The Kremlin should ignore Limonov's latest wheeze.

Fascist Rolf Harris lookalike sticks his tongue out.

When commentators berate Russians for their stubborn support for Putin, Medvedev and United Russia, they rarely touch upon the alternatives.  The truth is that the opposition in Russia comprises a sorry, rag-tag bunch.

‘The Other Russia’ was a coalition of anti-Putinists including, most prominently, the liberal chess player Garry Kasparov and Eduard Limonov, an iconoclast writer, whose ’National Bolshevik’ party is banned.

A party has now been formed using the Other Russia name, in order to fight parliamentary elections, led by Limonov.

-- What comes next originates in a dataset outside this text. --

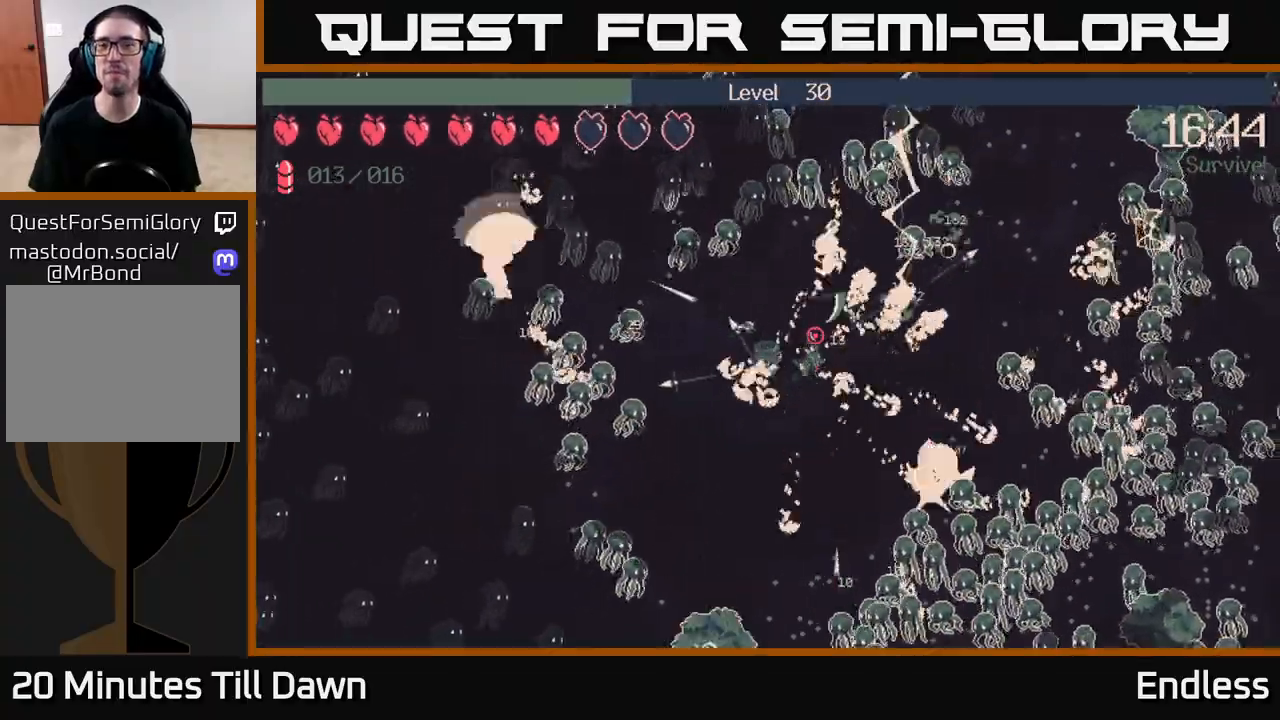
{"buttons": [], "left_stick": "up-right", "right_stick": "right", "events": [[83, "left_stick", "right"], [367, "left_stick", "up-right"]]}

His eccentric ideas are easy to dismiss as a joke and the National Bolsheviks were indeed renowned for their Dadaist exploits.  However their leader was sincere enough in his ’red brown’ Eurasianist beliefs to travel to Bosnia in order to fight alongside the Bosnian Serb war criminal Radovan Karadzic.  And he was arrested for leading an attempted ’invasion’ of Kazakhstan, a territory which Limonov believes should be annexed to Russia.

The Other Russia’s leader is an extreme nationalist who, in most regards, would be considered a fascist, yet he is also connected intimately to ‘liberal’ figures in the opposition.

Now his new party has launched a typically whacky manifesto which includes a plan to relocate Russia’s capital to Siberia, in order to counteract ‘westernisation’.

Meanwhile the Solidarity opposition movement, which emerged from the Other Russia coalition too and is closely linked to Kasparov, also intends to stand candidates at the election.  Its lead figure, Boris Nemtsov, recently launched a vicious polemic attacking Putin.

A batch of ‘Putin. The Results. Ten years.’ was seized by police in St Petersburg, providing Solidarity with much needed publicity, and later returned, after its contents were found not to constitute ‘extremism’.

The liberal wing of the opposition is described as a collection of ’scrubby little organisations’ with ’no future’ by its own leaders.  It cannot fairly be described as ’extreme’.

But liberals have coordinated their efforts with Limonov and others, who, in any society would be considered extremists.  The new party, fronted by a National Bolshevik, might well be intended to draw a response from the authorities, who can invoke extremism legislation.

The best strategy for the Kremlin would be to ignore the group as an irrelevance.

Comments

yourcousin said…
Chekov,
Any person with a lick of sense and moderation does lament the lack of a visible, moderate and reasonable group who oppose the current policies of Putin's Russia.

One thing that we must not forget is that political opposition in Russia and the former Soviet Union has never been a safe place for moderates who simply disagree. Even today the loyal opposition parties (ie not the parties you are not referring to) have found themselves subject to physical intimidation and attacks during campaigns.

In a case such as this context goes a long way, both in acknowledging many Russian's legitimate support of Putin and why there is very little in way of "legitimate" opposition for them to rally around. This does not mean that there is not frustration in terms of governmental policies or of governmemnt practices under Putin. Only that no viable alternative has emerged.